Formula 1

Jenson Button- World Champion 2009

3 Mins read

Jenson Button heads to Abu Dhabi this weekend with the pressure of securing the championship off his shoulders, having taken the title in Brazil two weeks ago.

After nine seasons in Formula One with only one victory to his name, it looked like Button's career was over when on 5th December 2008, his team, the Honda Racing F1 Team, pulled out of the sport over the current economic crisis. But when Ross Brawn, who had been Honda's team principal, bought the team, Button's hopes of having a championship challenging car, were just beginning.

Button began racing at the age of eight, after his dad, John Button, bought him his first kart. In 1998 he won the McLaren Autosport BDRC Young Driver Award, the prize of which was to test a McLaren F1 car, which he did at the end of 1999.

After testing a McLaren, Button joined Williams- winning his race seat after Frank Williams held a 'shoot-out' between him and Bruno Junqueira over who would replace Alex Zanardi at the team for the 2000 season.

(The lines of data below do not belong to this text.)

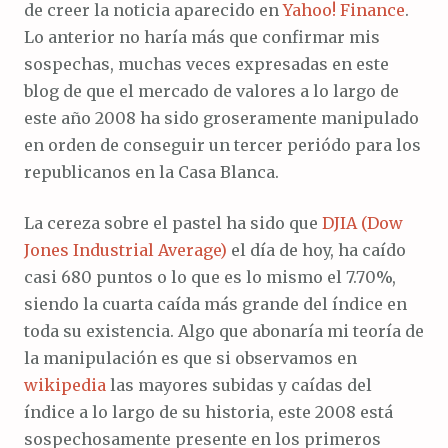
de creer la noticia aparecido en
Yahoo! Finance
.
Lo anterior no haría más que confirmar mis
sospechas, muchas veces expresadas en este
blog de que el mercado de valores a lo largo de
este año 2008 ha sido groseramente manipulado
en orden de conseguir un tercer periódo para los
republicanos en la Casa Blanca.
La cereza sobre el pastel ha sido que
DJIA (Dow
Jones Industrial Average)
el día de hoy, ha caído
casi 680 puntos o lo que es lo mismo el 7.70%,
siendo la cuarta caída más grande del índice en
toda su existencia. Algo que abonaría mi teoría de
la manipulación es que si observamos en
wikipedia
las mayores subidas y caídas del
índice a lo largo de su historia, este 2008 está
sospechosamente presente en los primeros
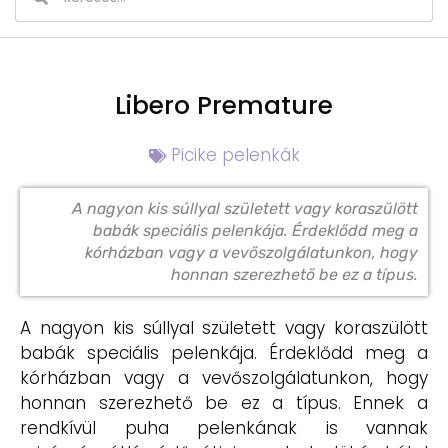
Libero Premature
Picike pelenkák
A nagyon kis súllyal született vagy koraszülött
babák speciális pelenkája. Érdeklődd meg a
kórházban vagy a vevőszolgálatunkon, hogy
honnan szerezhető be ez a típus.
A nagyon kis súllyal született vagy koraszülött
babák speciális pelenkája. Érdeklődd meg a
kórházban vagy a vevőszolgálatunkon, hogy
honnan szerezhető be ez a típus. Ennek a
rendkívül puha pelenkának is vannak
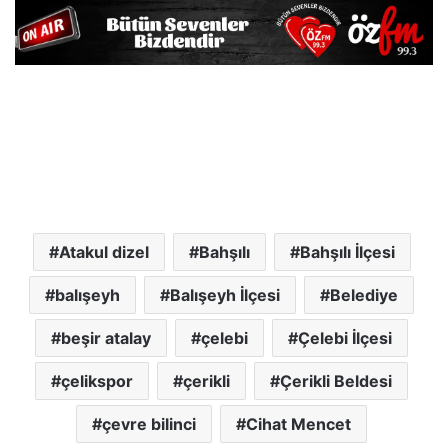
Atakul dizel
Bahşılı
Bahşılı İlçesi
balışeyh
Balışeyh İlçesi
Belediye
beşir atalay
çelebi
Çelebi İlçesi
çelikspor
çerikli
Çerikli Beldesi
çevre bilinci
Cihat Mencet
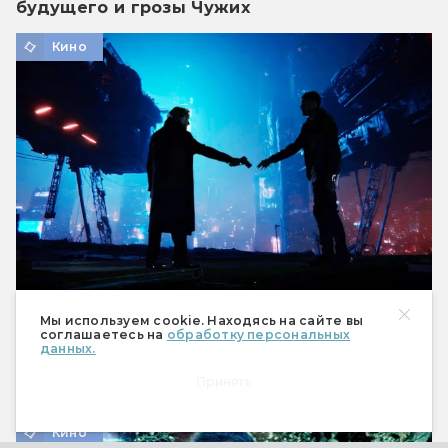
будущего и грозы Чужих
Кино
Мы используем cookie. Находясь на сайте вы
Какие фильмы смотреть в августе 2026? В
соглашаетесь на
обработку персональных
мире — апокалипсис, в России — детские
данных.
комедии
Принять
Месяц инди-кино и выживания.
Кино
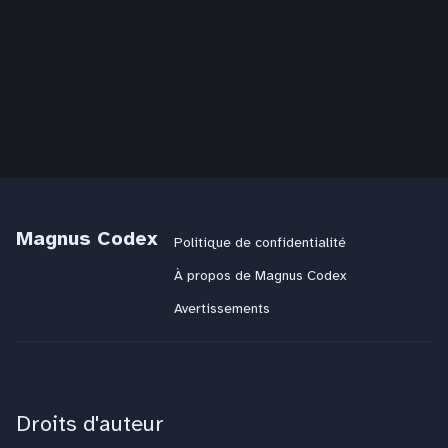
Magnus Codex
Politique de confidentialité
À propos de Magnus Codex
Avertissements
Droits d'auteur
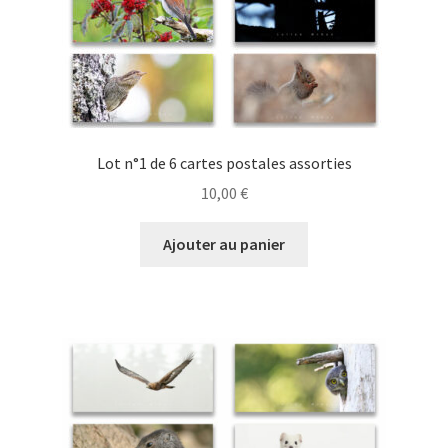
Lot n°1 de 6 cartes postales assorties
10,00
€
Ajouter au panier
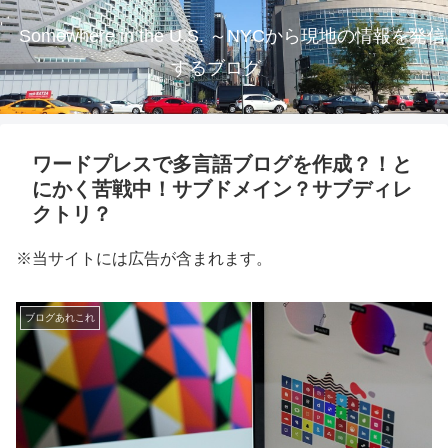
Somewhere in the U.S. ～NYCから現地の情報を発信
するブログ
ワードプレスで多言語ブログを作成？！と
にかく苦戦中！サブドメイン？サブディレ
クトリ？
※当サイトには広告が含まれます。
ブログあれこれ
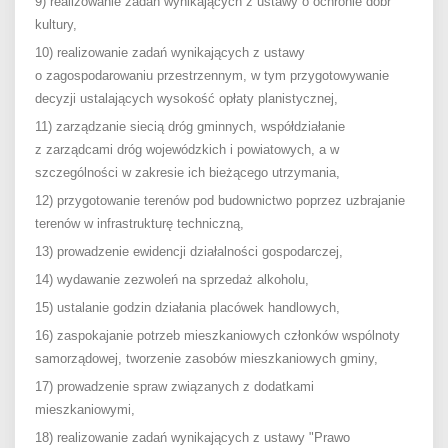
9) realizowanie zadań wynikających z ustawy o ochronie dóbr
kultury,
10) realizowanie zadań wynikających z ustawy
o zagospodarowaniu przestrzennym, w tym przygotowywanie
decyzji ustalających wysokość opłaty planistycznej,
11) zarządzanie siecią dróg gminnych, współdziałanie
z zarządcami dróg wojewódzkich i powiatowych, a w
szczególności w zakresie ich bieżącego utrzymania,
12) przygotowanie terenów pod budownictwo poprzez uzbrajanie
terenów w infrastrukturę techniczną,
13) prowadzenie ewidencji działalności gospodarczej,
14) wydawanie zezwoleń na sprzedaż alkoholu,
15) ustalanie godzin działania placówek handlowych,
16) zaspokajanie potrzeb mieszkaniowych członków wspólnoty
samorządowej, tworzenie zasobów mieszkaniowych gminy,
17) prowadzenie spraw związanych z dodatkami
mieszkaniowymi,
18) realizowanie zadań wynikających z ustawy "Prawo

Button stepped up to his F1 seat to drive alongside Ralf Schumacher at Williams. He finished eighth overall in the season, with his highest grid position third, and race position fifth at Spa that year. However, his biggest racing error saw him crash behind the safety car at Monza.

In 2001 he joined Benetton and had a dismal season in a car that was constantly under-going redevelopment. He finished fifth in Germany- his highest finish of the season, but failed to impress overall, finishing the season 17th in the championship.

Benetton was renamed Renault F1 in 2002, and Button continued to drive for the team as teammate to Jarno Trulli, who regularly out-qualified him. However, Button was faster overall in the races, and narrowly missed out on third place and his first ever podium at Malaysia, when on the last lap his suspension failed. He finished the race fourth. He scored another fourth-place finish in Brazil that year, and finished ahead of teammate Trulli in the championship in seventh.

In 2003 he was replaced by Fernando Alonso at Renault, and he joined BAR, partnering Jacques Villeneuve. His best result of the season was fourth in Austria, and finished the season ninth in the championship.

In 2004 Button finished third in the championship after a successful season that only the two Ferrari drivers of Michael Schumacher and his eventual teammate Rubens Barrichello could beat. He scored his first ever podium, finishing third in Malaysia, and eventually, later in the season took his first pole, and second in the race in the San Marino GP. The BAR team finished the season second in the constructors' championship.

2005 was less successful, while in 2006, Honda purchased BAR and Barrichello joined the team as his teammate. In Hungary he took his first ever GP victory after starting 14th on the grid after an engine change handed him a ten-place grid penalty. The race was dictated by heavy rain, and in the opening laps he fought his way through the pack. After first and second-placed runners Kimi Raikkonen and Fernando Alonso retired he took the lead and finished some 40 seconds ahead of Pedro de la Rosa and Nick Heidfeld.

2007 and 2008 saw the Honda team struggling, and a month after Button's fellow Brit Lewis Hamilton took the drivers' title, the team pulled out of the sport. That was when Ross Brawn stepped up to the challenge, and just weeks before the 2009 season began, the team was saved.

And from there the championship was Jenson's, winning six out of the first seven races of the season. His dominance enabled him to pull out a significant lead, and he led the entire season to take the title with a race left to go.

Whether Button returns next year to retain his title, or Hamilton fights back to reclaim it, or even if Alonso in his new red Ferrari takes the third title of his career, Button is now a world champion, and after ten years, he thoroughly deserves it.